▶ _Problem details_:
Print word for word whatever lies between the first line of the material and the line holding "wrist: (311, 815)", both included, and omit all pictures.

▶ _Supplied material_:
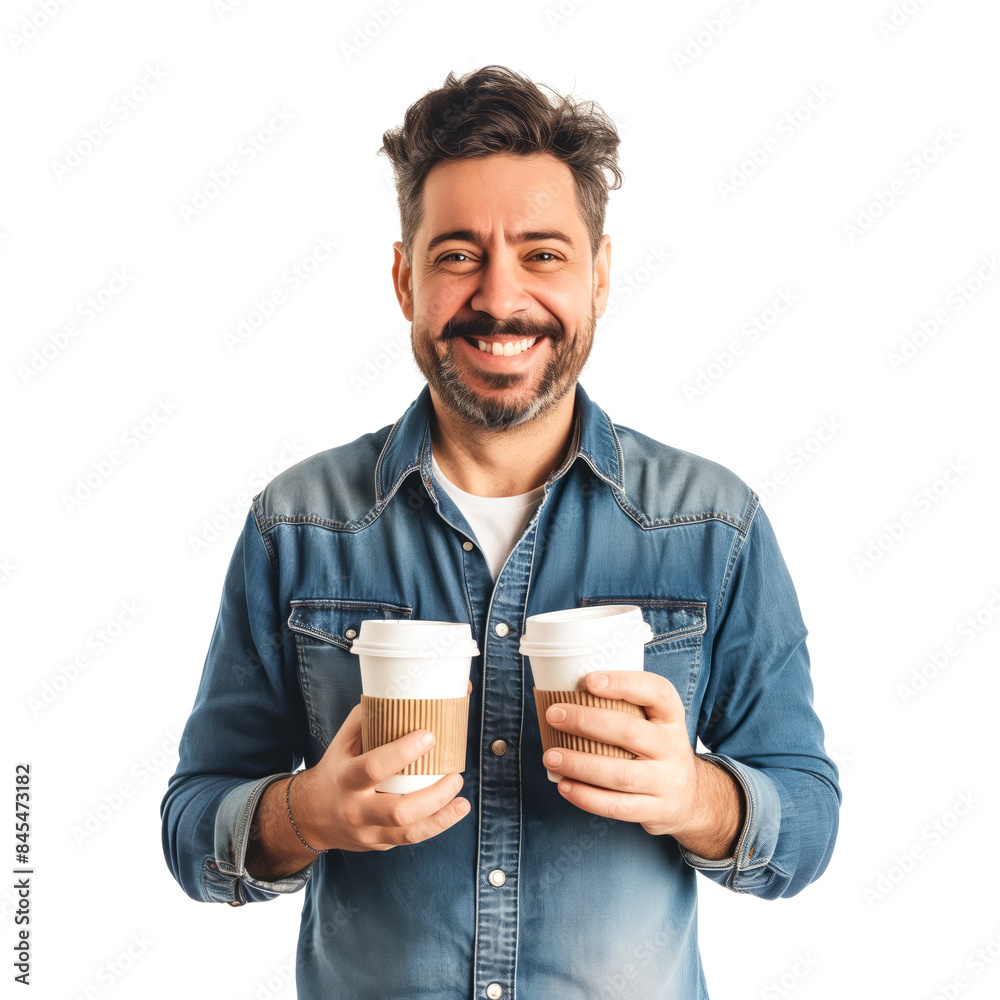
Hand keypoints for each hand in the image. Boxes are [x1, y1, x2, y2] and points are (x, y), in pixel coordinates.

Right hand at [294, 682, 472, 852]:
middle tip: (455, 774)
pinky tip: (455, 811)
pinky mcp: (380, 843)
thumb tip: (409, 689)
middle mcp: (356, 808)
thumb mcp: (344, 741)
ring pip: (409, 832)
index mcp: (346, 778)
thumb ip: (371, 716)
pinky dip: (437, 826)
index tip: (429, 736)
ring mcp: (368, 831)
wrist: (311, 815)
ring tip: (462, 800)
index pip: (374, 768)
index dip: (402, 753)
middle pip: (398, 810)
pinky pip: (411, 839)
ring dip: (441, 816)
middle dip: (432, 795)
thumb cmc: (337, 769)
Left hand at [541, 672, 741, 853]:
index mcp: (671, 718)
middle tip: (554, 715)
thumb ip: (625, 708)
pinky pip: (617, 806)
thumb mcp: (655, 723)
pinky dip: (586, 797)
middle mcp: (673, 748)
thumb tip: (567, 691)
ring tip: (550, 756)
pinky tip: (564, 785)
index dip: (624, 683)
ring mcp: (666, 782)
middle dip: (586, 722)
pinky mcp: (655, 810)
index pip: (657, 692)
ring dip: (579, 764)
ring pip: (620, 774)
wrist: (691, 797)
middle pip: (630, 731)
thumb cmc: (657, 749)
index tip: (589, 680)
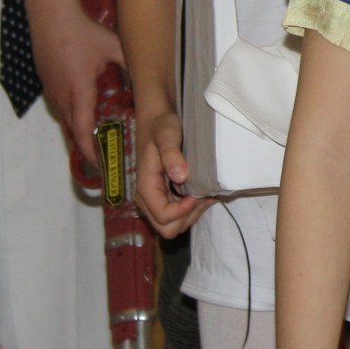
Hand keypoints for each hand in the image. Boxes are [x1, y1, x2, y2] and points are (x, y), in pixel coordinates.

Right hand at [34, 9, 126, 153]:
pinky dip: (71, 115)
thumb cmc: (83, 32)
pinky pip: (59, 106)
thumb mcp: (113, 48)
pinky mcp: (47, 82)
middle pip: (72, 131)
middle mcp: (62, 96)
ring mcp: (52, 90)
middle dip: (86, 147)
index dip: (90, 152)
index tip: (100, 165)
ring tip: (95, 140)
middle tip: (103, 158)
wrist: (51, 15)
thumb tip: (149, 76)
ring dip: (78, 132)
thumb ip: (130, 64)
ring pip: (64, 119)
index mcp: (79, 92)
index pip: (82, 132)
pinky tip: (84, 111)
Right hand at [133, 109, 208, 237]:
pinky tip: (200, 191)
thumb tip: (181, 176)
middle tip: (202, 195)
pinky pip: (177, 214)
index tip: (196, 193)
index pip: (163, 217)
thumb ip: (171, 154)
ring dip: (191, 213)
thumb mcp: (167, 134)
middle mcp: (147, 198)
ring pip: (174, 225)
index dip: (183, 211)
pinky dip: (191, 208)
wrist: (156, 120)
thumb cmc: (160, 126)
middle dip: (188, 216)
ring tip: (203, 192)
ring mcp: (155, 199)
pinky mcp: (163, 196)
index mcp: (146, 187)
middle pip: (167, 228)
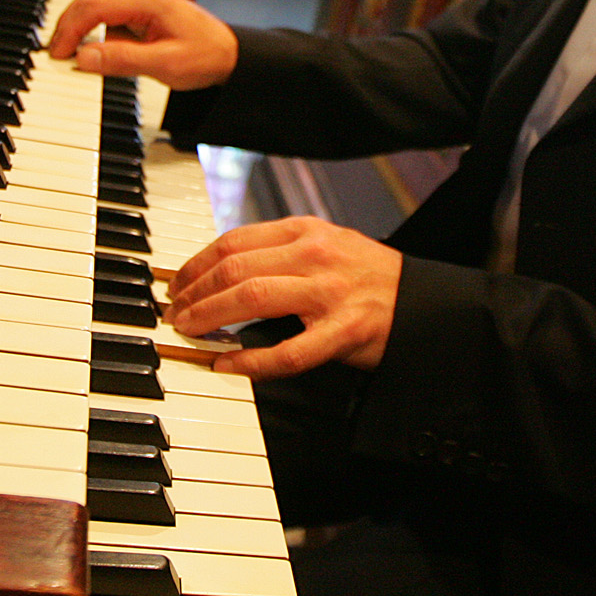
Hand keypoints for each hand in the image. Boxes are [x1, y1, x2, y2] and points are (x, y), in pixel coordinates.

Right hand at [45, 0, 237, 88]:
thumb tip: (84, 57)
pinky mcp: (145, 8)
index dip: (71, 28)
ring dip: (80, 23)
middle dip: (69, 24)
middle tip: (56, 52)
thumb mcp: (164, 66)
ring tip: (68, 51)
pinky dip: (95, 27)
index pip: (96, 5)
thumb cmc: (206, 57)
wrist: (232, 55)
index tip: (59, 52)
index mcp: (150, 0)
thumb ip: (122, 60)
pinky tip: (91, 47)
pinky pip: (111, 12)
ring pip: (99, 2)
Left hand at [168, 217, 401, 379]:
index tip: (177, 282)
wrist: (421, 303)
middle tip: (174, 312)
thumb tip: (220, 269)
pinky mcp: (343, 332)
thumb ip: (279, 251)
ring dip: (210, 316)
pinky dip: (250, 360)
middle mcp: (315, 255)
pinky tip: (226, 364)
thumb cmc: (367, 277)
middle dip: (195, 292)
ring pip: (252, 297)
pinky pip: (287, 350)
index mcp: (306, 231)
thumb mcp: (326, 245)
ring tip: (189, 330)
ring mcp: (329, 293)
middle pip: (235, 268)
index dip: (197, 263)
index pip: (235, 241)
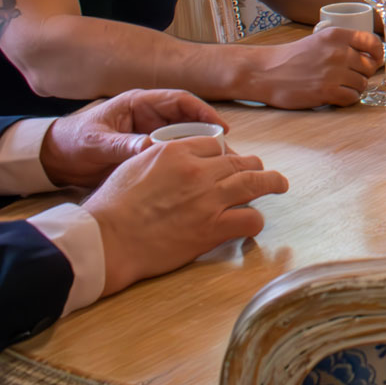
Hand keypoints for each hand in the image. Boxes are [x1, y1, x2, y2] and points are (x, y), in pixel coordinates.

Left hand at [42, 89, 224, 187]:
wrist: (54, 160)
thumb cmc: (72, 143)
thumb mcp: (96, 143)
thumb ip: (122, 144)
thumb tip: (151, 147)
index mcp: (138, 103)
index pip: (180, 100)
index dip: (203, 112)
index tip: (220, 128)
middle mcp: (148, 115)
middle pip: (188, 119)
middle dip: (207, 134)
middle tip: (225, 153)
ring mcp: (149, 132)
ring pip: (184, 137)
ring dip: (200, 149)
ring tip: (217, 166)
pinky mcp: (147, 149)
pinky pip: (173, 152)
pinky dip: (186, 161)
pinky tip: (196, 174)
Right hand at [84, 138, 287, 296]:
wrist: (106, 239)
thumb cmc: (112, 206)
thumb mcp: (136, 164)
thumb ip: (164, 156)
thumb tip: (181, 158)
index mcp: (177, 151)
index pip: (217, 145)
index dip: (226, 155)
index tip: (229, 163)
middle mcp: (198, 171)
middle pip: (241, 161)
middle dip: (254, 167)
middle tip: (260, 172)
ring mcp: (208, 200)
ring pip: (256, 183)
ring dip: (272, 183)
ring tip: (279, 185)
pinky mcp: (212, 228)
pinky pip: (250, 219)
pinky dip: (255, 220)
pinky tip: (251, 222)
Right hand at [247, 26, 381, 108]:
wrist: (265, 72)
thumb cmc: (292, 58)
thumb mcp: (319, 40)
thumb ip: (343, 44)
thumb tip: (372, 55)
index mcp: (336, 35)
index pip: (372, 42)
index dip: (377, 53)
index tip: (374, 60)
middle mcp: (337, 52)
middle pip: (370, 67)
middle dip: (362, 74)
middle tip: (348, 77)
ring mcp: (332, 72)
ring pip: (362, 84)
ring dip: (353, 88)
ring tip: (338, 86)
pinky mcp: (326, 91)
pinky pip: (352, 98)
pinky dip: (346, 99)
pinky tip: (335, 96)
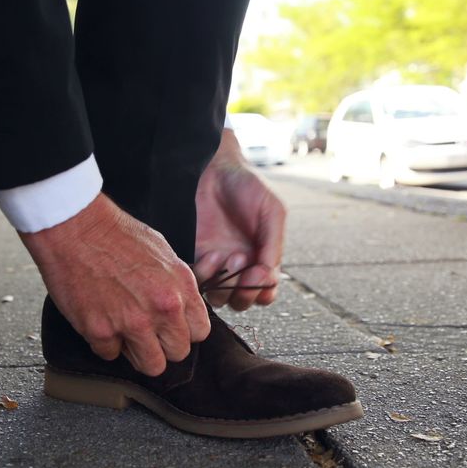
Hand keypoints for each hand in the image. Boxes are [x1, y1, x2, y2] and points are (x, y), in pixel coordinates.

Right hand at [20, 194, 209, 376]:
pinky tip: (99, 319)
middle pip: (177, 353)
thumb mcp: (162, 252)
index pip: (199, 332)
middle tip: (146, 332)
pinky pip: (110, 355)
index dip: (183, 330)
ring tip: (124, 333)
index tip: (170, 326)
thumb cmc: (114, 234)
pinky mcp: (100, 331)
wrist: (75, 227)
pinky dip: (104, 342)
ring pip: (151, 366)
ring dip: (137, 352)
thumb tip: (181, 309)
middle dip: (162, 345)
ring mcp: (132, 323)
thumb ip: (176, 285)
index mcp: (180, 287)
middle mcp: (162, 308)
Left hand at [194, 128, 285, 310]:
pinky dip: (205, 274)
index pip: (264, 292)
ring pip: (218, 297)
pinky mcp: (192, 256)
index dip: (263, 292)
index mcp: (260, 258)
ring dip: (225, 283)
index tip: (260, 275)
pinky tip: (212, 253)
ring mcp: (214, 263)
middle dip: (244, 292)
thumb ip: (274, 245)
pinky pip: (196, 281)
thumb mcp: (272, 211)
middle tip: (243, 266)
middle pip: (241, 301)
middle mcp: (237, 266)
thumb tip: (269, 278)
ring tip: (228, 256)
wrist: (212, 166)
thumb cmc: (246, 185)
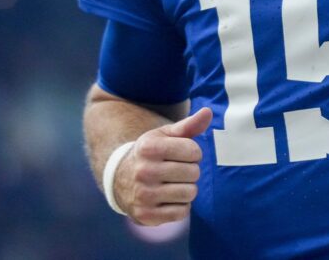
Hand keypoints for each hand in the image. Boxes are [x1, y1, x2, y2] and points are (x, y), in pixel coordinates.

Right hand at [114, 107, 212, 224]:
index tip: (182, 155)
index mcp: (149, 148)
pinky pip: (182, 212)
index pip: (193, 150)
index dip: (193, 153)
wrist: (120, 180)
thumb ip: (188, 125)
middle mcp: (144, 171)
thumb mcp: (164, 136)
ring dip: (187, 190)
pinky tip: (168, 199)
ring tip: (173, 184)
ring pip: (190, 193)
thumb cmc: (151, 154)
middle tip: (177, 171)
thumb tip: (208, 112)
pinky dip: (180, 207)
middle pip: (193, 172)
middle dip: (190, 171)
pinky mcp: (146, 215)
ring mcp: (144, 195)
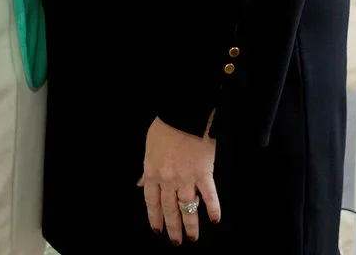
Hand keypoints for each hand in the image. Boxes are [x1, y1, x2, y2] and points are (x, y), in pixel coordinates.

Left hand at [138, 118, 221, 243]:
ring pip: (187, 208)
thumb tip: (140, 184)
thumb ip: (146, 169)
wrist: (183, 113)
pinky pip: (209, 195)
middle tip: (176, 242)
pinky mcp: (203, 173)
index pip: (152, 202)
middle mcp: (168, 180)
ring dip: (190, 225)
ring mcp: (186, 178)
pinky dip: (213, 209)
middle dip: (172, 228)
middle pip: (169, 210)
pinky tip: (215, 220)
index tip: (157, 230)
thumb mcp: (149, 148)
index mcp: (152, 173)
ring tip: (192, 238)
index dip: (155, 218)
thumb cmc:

▶ _Result for this task_:
Hand keypoints for each hand in the image. Boxes are [x1, y1, x2, y2] and points are (x, y), in pixel coordinates.

Right hand at [294, 682, 472, 852]:
middle tip: (455, 774)
pinky tip: (455, 811)
pinky mcp: (380, 843)
thumb tip: (409, 689)
middle mcp: (356, 808)
thumb mcp: (344, 741)
ring pip: (409, 832)
index mcp: (346, 778)
thumb ip: (371, 716)
pinky dip: (437, 826)
index tip: (429, 736)
ring mcp: (368, 831)
wrist: (311, 815)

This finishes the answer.